Start at the line with "209/591-0337" in the records below, stop at the line with "A father of", and return every line in that span exactly, the two end lines included.
——————————
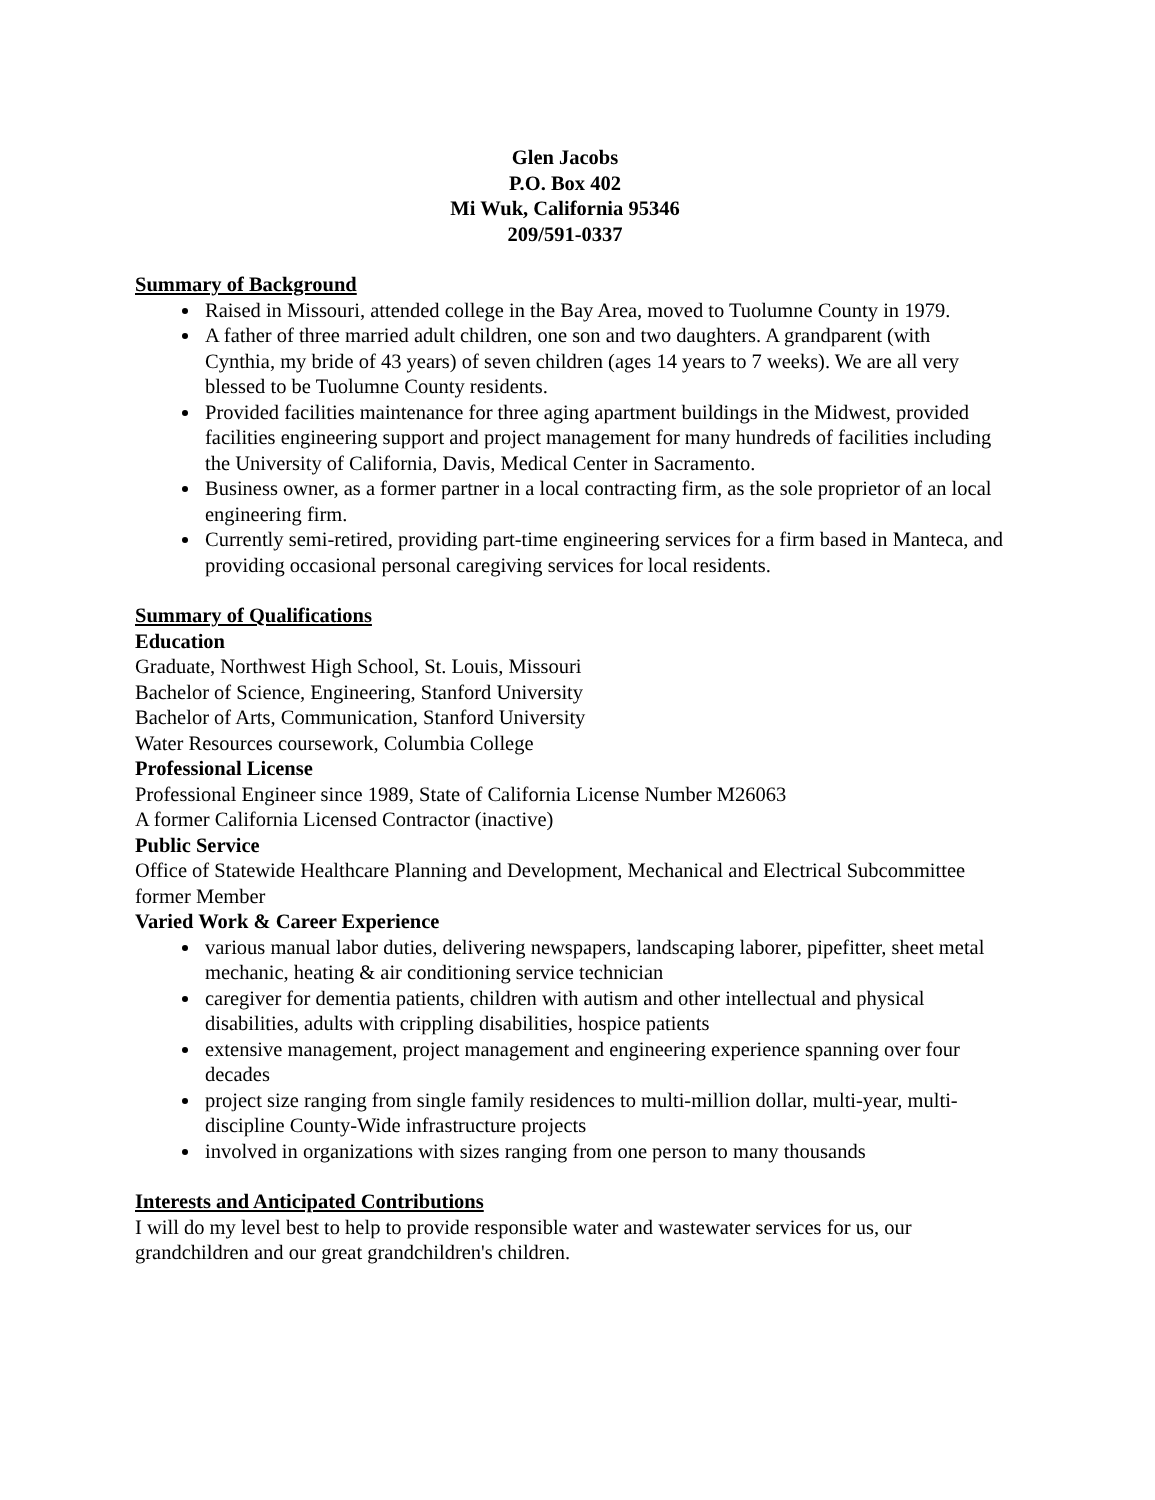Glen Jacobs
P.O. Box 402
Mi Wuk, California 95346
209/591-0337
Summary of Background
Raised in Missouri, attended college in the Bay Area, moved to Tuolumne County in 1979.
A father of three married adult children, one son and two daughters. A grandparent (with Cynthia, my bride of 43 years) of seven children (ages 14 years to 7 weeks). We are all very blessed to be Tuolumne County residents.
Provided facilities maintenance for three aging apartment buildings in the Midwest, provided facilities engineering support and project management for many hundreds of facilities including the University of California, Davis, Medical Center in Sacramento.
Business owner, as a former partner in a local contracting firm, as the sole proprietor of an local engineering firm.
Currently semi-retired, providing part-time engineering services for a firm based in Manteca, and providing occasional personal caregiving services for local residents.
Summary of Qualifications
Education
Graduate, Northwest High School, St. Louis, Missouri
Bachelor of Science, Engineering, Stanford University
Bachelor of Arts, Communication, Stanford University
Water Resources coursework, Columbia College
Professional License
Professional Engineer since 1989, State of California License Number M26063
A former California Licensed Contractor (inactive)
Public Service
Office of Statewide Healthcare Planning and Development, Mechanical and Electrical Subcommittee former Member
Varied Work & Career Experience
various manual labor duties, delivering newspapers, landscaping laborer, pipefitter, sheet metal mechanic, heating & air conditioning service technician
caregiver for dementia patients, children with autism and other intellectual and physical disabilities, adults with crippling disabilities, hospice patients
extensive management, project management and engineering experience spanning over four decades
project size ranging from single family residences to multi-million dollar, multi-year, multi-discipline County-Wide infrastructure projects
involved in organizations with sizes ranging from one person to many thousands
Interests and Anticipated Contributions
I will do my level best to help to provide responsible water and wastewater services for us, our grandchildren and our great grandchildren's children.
——————————
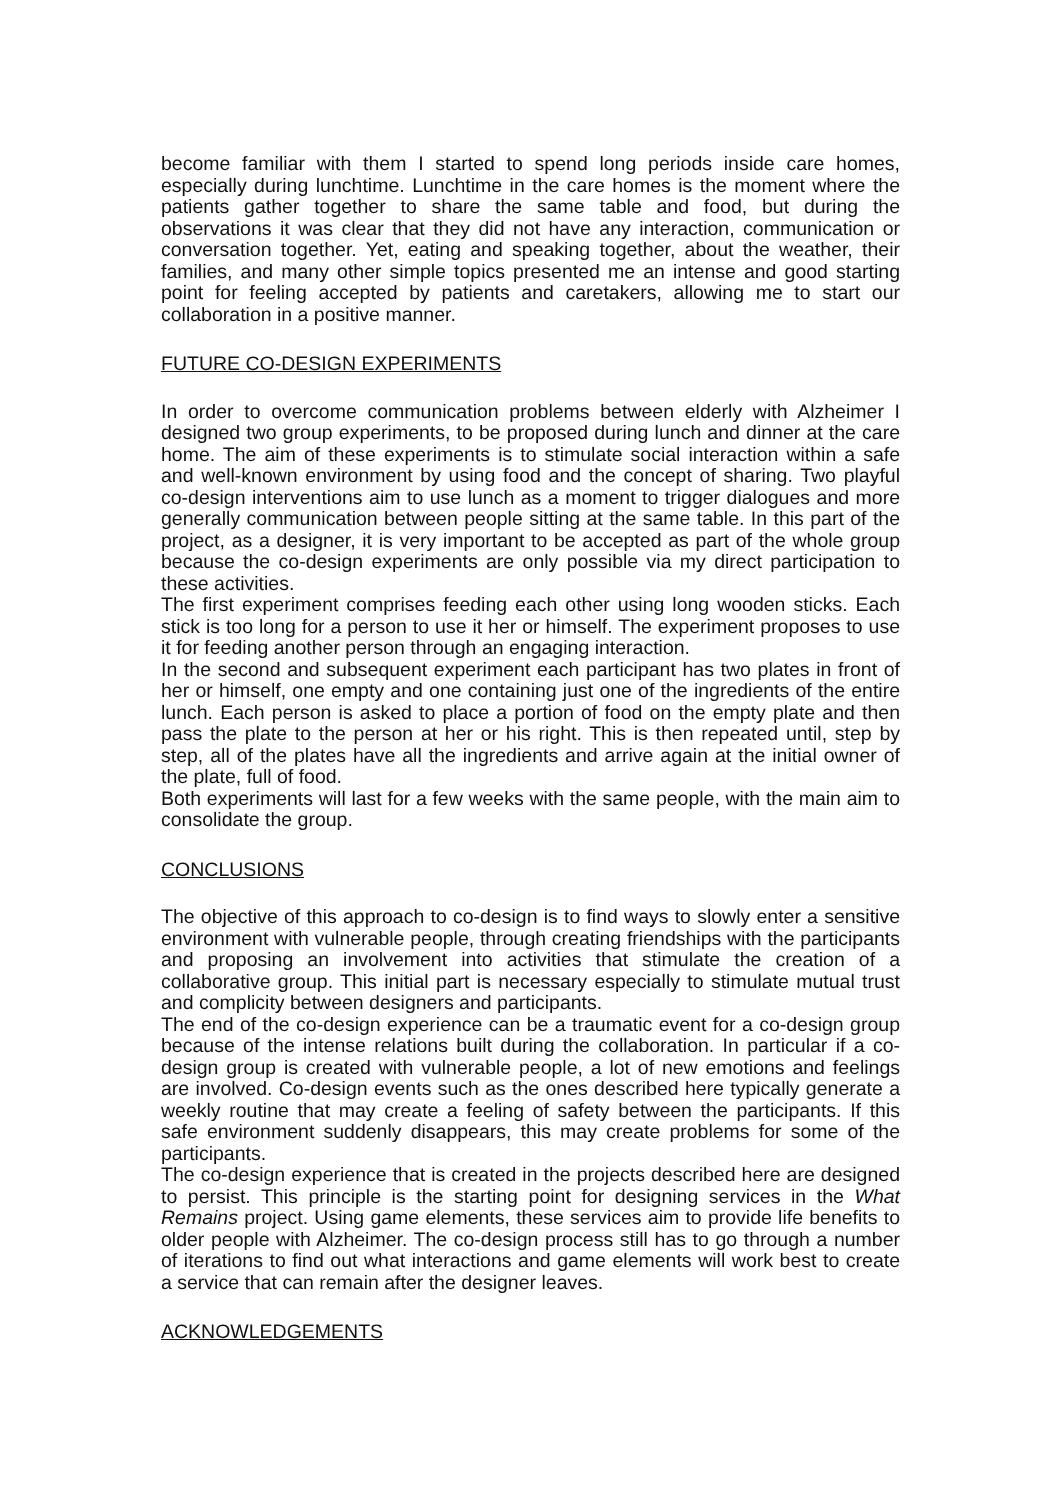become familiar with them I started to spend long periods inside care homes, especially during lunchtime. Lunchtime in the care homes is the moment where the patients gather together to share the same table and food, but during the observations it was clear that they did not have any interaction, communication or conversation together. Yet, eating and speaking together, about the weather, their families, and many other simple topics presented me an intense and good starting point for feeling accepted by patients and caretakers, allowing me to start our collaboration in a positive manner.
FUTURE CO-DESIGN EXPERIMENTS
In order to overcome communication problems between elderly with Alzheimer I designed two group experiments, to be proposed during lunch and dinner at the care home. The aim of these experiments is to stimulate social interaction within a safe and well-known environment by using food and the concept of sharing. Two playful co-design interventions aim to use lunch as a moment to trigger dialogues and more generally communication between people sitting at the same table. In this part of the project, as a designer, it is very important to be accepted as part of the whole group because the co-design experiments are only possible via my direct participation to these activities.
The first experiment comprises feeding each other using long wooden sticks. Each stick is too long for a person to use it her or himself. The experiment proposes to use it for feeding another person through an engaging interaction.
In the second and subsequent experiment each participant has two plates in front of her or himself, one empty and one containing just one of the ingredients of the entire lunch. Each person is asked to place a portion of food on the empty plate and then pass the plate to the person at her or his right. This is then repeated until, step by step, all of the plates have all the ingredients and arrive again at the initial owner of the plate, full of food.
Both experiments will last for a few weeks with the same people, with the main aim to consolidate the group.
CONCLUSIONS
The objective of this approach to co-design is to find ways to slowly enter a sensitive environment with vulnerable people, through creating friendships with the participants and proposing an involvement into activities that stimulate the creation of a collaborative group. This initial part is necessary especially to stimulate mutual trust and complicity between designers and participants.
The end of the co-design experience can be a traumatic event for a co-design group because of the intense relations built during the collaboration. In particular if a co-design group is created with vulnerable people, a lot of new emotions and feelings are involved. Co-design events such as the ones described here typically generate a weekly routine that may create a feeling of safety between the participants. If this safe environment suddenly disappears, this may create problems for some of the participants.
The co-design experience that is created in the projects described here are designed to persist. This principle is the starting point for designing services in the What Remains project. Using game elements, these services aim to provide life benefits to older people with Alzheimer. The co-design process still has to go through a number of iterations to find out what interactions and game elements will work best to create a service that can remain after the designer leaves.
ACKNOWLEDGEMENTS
——————————
ANSWER TO THIS EXERCISE:
209/591-0337
Summary of Background
Raised in Missouri, attended college in the Bay Area, moved to Tuolumne County in 1979.
A father of three married adult children, one son and two daughters. A grandparent (with Cynthia, my bride of 43 years) of seven children (ages 14 years to 7 weeks). We are all very blessed to be Tuolumne County residents.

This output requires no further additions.